WHAT NEEDS TO BE DONE: Print each record that follows exactly, leaving the pictures behind.

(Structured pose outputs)
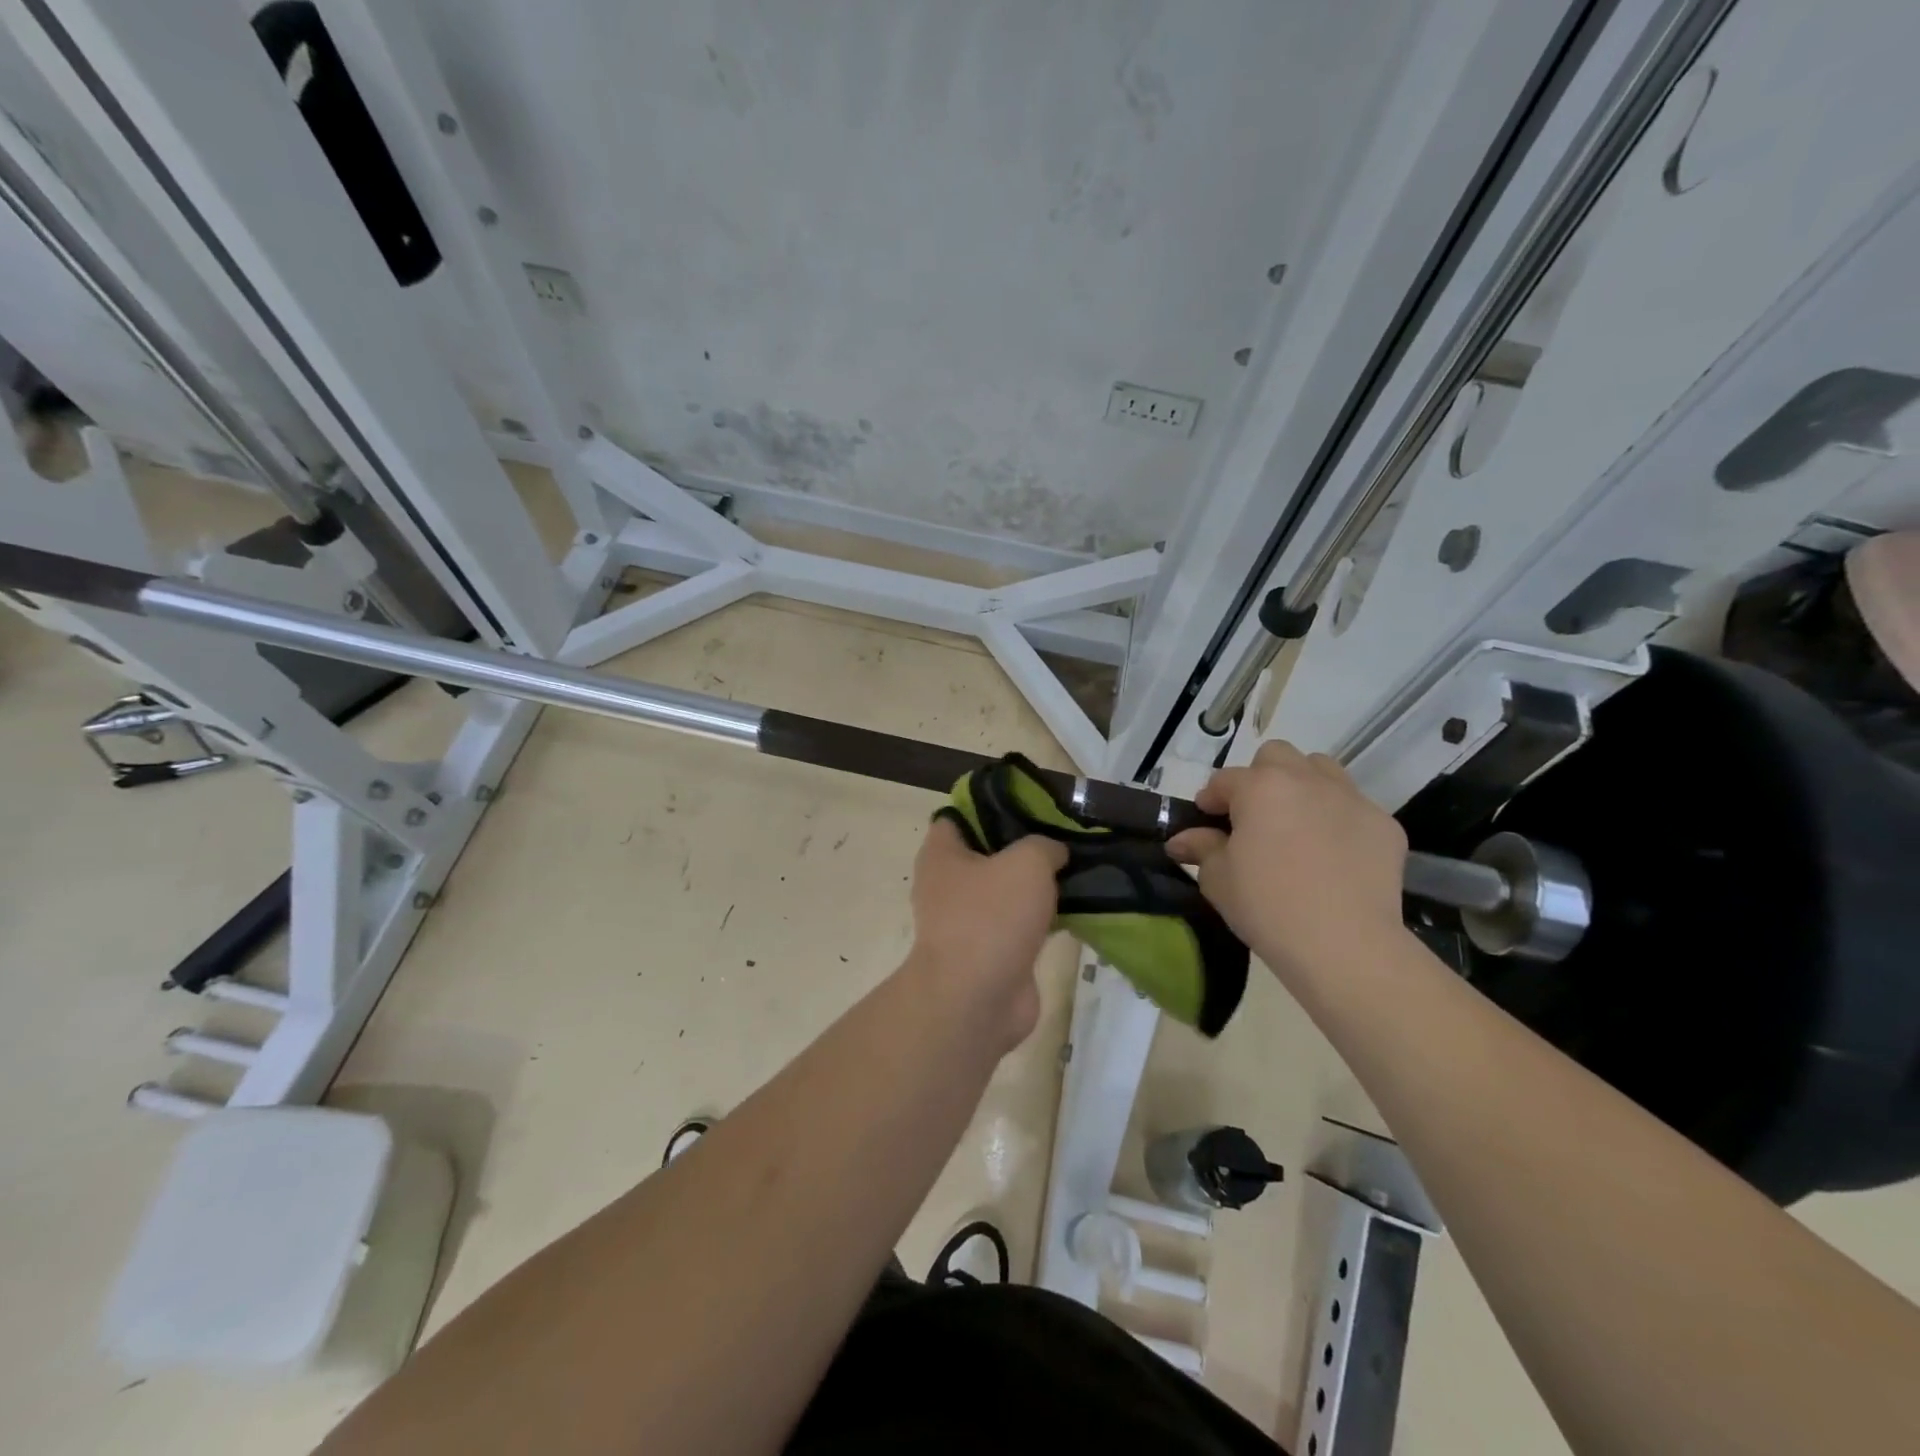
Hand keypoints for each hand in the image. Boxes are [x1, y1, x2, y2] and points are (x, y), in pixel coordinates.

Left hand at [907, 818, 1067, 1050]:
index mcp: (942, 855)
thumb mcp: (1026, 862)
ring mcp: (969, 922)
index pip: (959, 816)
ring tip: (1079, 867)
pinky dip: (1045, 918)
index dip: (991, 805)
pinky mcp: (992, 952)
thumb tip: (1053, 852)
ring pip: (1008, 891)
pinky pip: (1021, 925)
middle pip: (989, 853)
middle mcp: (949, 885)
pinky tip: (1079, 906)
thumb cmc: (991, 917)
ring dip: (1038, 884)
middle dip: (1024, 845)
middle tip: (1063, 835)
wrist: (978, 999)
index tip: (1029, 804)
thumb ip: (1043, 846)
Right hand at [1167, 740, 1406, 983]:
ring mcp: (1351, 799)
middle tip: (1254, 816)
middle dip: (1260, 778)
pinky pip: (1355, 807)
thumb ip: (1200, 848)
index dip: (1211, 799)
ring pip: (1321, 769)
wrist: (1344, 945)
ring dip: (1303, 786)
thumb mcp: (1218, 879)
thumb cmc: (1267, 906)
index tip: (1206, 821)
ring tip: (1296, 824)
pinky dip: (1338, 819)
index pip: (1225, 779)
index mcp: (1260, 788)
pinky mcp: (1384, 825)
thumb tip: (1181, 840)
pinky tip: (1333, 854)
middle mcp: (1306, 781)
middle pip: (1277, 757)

OUTPUT OF THE TASK:
Hand keypoints for each hand in the image. Boxes are [x1, y1, x2, y2] and points are (x, y), in pixel coordinates.

Left hand at [907, 818, 1067, 1050]:
index mcp: (942, 855)
thumb mcp: (1026, 862)
ring mcp: (969, 922)
index pip: (959, 816)
ring tip: (1079, 867)
pinky dip: (1045, 918)
index dip: (991, 805)
pinky mcp: (992, 952)
thumb tip: (1053, 852)
ring pip: (1008, 891)
pinky pip: (1021, 925)
middle pip: (989, 853)
middle mcp: (949, 885)
pinky tip: (1079, 906)
thumb cmc: (991, 917)
ring dip: (1038, 884)
middle dip: (1024, 845)
middle tip: (1063, 835)
wrist: (978, 999)
index tip: (1029, 804)
thumb ip: (1043, 846)
Right hand at [1167, 740, 1406, 983]:
ring mcp: (1351, 799)
middle tip: (1254, 816)
middle dip: (1260, 778)
pinky pip: (1355, 807)
thumb ip: (1200, 848)
index dip: (1211, 799)
ring pip: (1321, 769)
wrist: (1344, 945)
ring dip: (1303, 786)
thumb mcp: (1218, 879)
thumb cmc: (1267, 906)
index tip: (1206, 821)
ring tip: (1296, 824)
pinky dip: (1338, 819)
index pip: (1225, 779)
index mcp: (1260, 788)
pinky mcp: (1384, 825)
thumb tip: (1181, 840)
pinky tip: (1333, 854)
middle mcp: (1306, 781)
middle pip: (1277, 757)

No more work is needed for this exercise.